А мне на прощание Антипа сказал:
— Ты… это, слышь, приезжай, когда захочешь, я тебя за бутылку завсегда пущу в свой чум и рыбы дам сколь хошь. Я имею в виду настоящей рыбы — там нельмы ли, муксуна ли, а не этой сорной щуки, язя, леща или карася. Ими только собак кормить. Я такую рыбу сразу же выбрасываю, а на кой она мне? А бабе моей купи этой… как ее… зубной пасты, будь она не ладна, она у меня — видела? — какая моднячая вся из себя ходит. Когда паста есть, так, считай, каждый день зубы в ручье чистит, прям с самого утра, говорит, хорошо во рту после пасты-то… А статую вы все равно не найдете. Ее ищут-ищут и ученые бабы, и мужики, а все равно не найдете. Кто святыню выдаст, знаете, что тому может быть? И, это самое, клеенки купи, метра два. Если ее в нарты бросить, нарты потом долго не мараются. А мне зачем новые нарты марать-то?
Глава четвертая
Право на тишину
В Тюмени, как и в любом многолюдном городе России, есть категория людей, которые при любом государственном строе будут жить бедно и в грязи. Особенно они будут чувствовать себя ненадежно, если им станут выдавать деньги на жизнь или предусмотрят различные льготы для обеспечения настоящего и, хуже всего, будущего. Тогда вся их жизнь превратится в ожидание благ. А что может быть хуже ожидания? Даже благ.
Обычно эти люди живут в замусоренных пансионатах, пятиэтажных «хрущевках» с не крашенными по двадцать лет входными дверьми, в общежитиях и на дешевых съемных квартирах. Временами власти с ними проводят эксперименты и взамен старого жилья выдают либо недорогое новое, либо жилье в более качественных домах.
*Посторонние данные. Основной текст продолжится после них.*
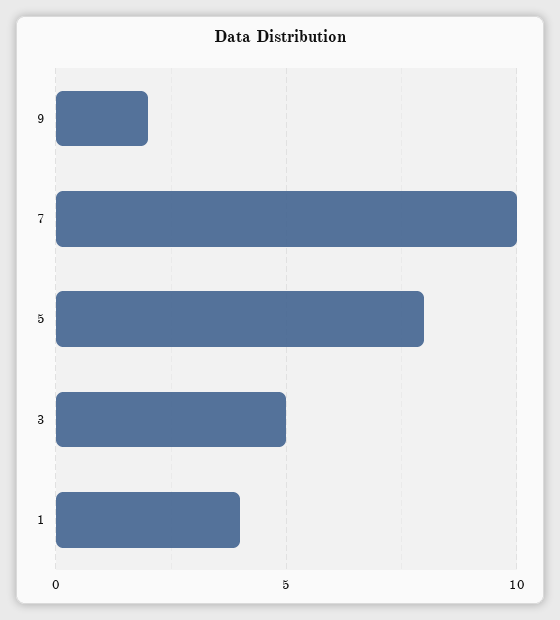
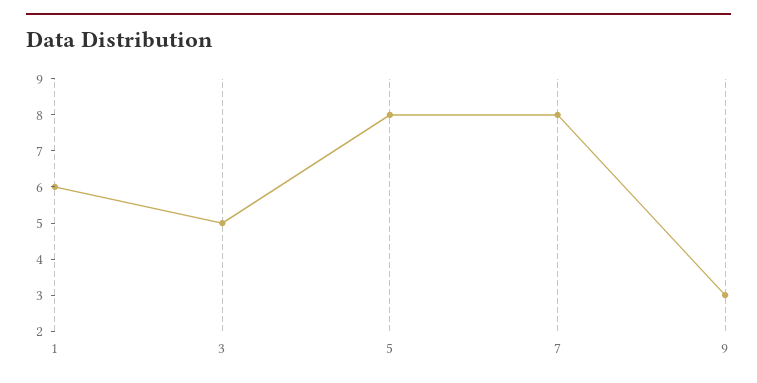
  {
-   "9": 2,
+   "9": 3,
-   "7": 10,
+   "7": 8,
    "5": 8,
    "3": 5,
-   "1": 4
+   "1": 6
  }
И тогда у их соседей появляется мечта — как можно быстрее съехать (если, конечно, соседи не из той же социальной категории, что и Швабровы).
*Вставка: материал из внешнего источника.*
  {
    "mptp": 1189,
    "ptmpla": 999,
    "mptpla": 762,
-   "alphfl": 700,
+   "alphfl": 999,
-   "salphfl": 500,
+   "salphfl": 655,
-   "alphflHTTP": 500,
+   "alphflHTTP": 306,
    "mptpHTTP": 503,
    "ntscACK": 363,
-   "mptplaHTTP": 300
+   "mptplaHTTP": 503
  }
Наиболее яркими представителями этого племени является семья Швабровых.
Леша Швабров — личность, известная во всем микрорайоне. Еще в начале девятого класса он пояснил временно трезвым родителям на доступном для них языке, какое место в его жизни занимает учеба в школе, своровал три велосипеда у пацанов из соседнего двора, продал их и купил на вырученные деньги подержанный драндулет. Иными словами назвать-то, на чем ездил Швабров, даже высококвалифицированному филологу очень трудно.
Все бы ничего, но каждый раз, когда Швабров его заводил, жутко дрожали стекла на первых трех этажах окрестных домов и семейного общежития. На третьем, между прочим, обитало Лешино семейство — это мама, которую для легкости произношения все звали просто Натка, папа Санек, старшая сестра Нинка и младшая Ленка.
Тайну этой семьи знали все и охотно при случае делились ею с любопытными. Нинку Натка родила от красивого, но вечно пьяного вороватого тракториста; Ленку — от гостившего на соседней улице летчика-испытателя, ну а Лешку — от Санька. Сорокатрехлетний слесарь-сантехник Санек сыном гордился, охотно давал ему всегда денег с получки, почти не наказывал, чего не скажешь о женской половине семьи, и, что особенно возмущало Натку, потакал ему во всем.
Так вышло и в этот раз.
Бабульки-пенсионерки пришли к Швабровым-старшим жаловаться на Лешку, который на своем драндулете производит невероятный шум, абсолютно несовместимый с их давно заслуженным отдыхом. Санек с Наткой бабушек внимательно, почти не перебивая, выслушали, после чего сделали вывод: надо с сыном серьезно поговорить.
На свою голову в этот день Лешка вернулся раньше обычного домой. Увидев дома посторонних, привычно отвернулся и прошел в свою комнату.
— А вот и он, чертяка, даже не здоровается, — повернувшись к Лешке, воскликнула Елизавета Тимофеевна, в прошлом — почетный работник народного образования и преподаватель биологии в Лешкиной школе.